Le Deejo, un compagnon ultrachic, personnalisable
Ni vu ni connu, en moins de quatre ans, la star de la rando va prendre la poudre d’escampette en s’affichant dans les vitrines de boutiques hype à New York. Loin de s’en douter, Luc Foin et Stéphane Lebeau le distribuent toujours dans les magasins de sport. Heureusement, un commercial va les avertir du phénomène et nos concepteurs comprennent vite qu’une clientèle très éloignée de l’outdoor l’a adopté. Illico, une page se tourne. Retiré du catalogue Baladéo en 2014, le couteau prend son envol sous la marque Deejo (de « Joe » ou « pote » en argot américain), créée en même temps que l’atelier de Bagnolet.
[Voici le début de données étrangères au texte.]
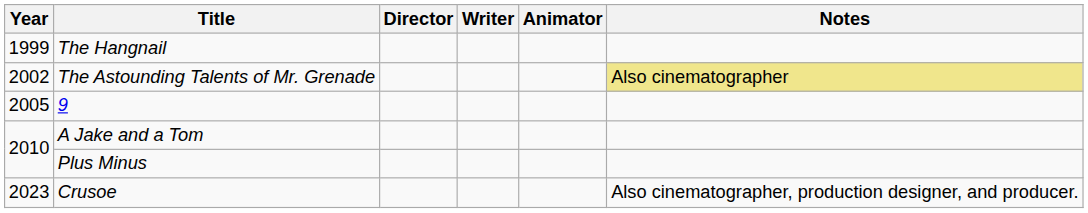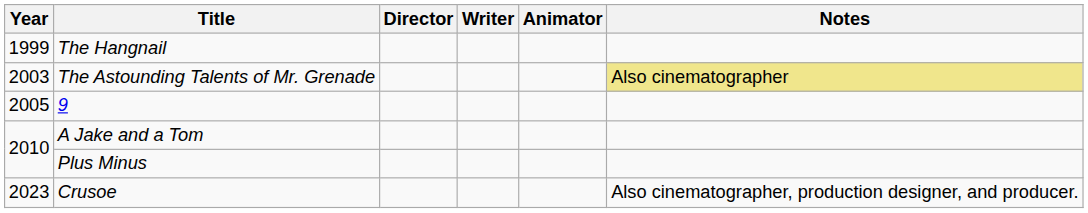The Astounding Talents of Mr. Grenade | Year: 2002 -> 2003
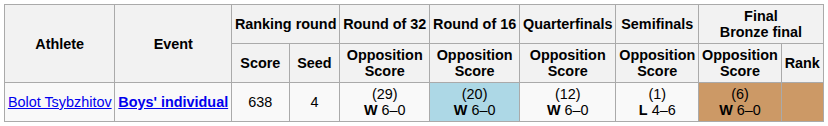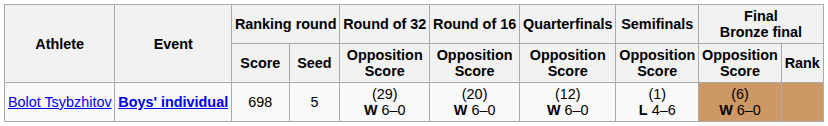Bolot Tsybzhitov | Ranking round / Score: 638 -> 698
Bolot Tsybzhitov | Ranking round / Seed: 4 -> 5
Bolot Tsybzhitov | Round of 16 / Opposition Score: lightblue background -> no background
Les pièces, fabriquées en Asie, y sont montées et bichonnées par six employés qui assurent le finissage, l’affûtage et le contrôle qualité. « L’agence de consulting BETC nous a aidés à mettre en forme l’image d’un couteau beau et attachant », confesse Luc Foin, qui offrira à son fétiche une campagne télévisée, chose rare pour un produit de ce type (seule Victorinox s’y est risquée). Compagnon chic plié au fond de sa poche, le couteau est édité en trois tailles, avec plusieurs types de lames (tatouées, par exemple, d’un poisson ou d’un dragon) et différents manches selon les essences de bois. Rien de plus facile que de le customiser directement sur le site.
« Nous y proposons un marquage en 35 caractères. Cette innovation permet de graver au laser un message sur la totalité de la lame ou du couteau. » Les clients font donc assaut d’imagination en inscrivant coordonnées GPS, dates anniversaires ou déclarations d’amour. Au grand bonheur de ses concepteurs, le bel objet frime au restaurant à la vue d’un steak, comme hier le grand-père sortait sans vergogne son canif pour éplucher sa pomme. Six mille adresses, souvent atypiques, le référencent dans le monde : librairies de livres d’art (Artazart à Paris), opticiens de luxe ou même créateurs-fleuristes. Avec un modèle vendu toutes les 20 secondes, la marque croît de 20 à 30 % par an depuis sa création, n’ayant d’autres concurrents, selon Luc Foin, que Zippo, Moleskine ou Swatch… Ou l’aristocratie des joujoux pour dandys.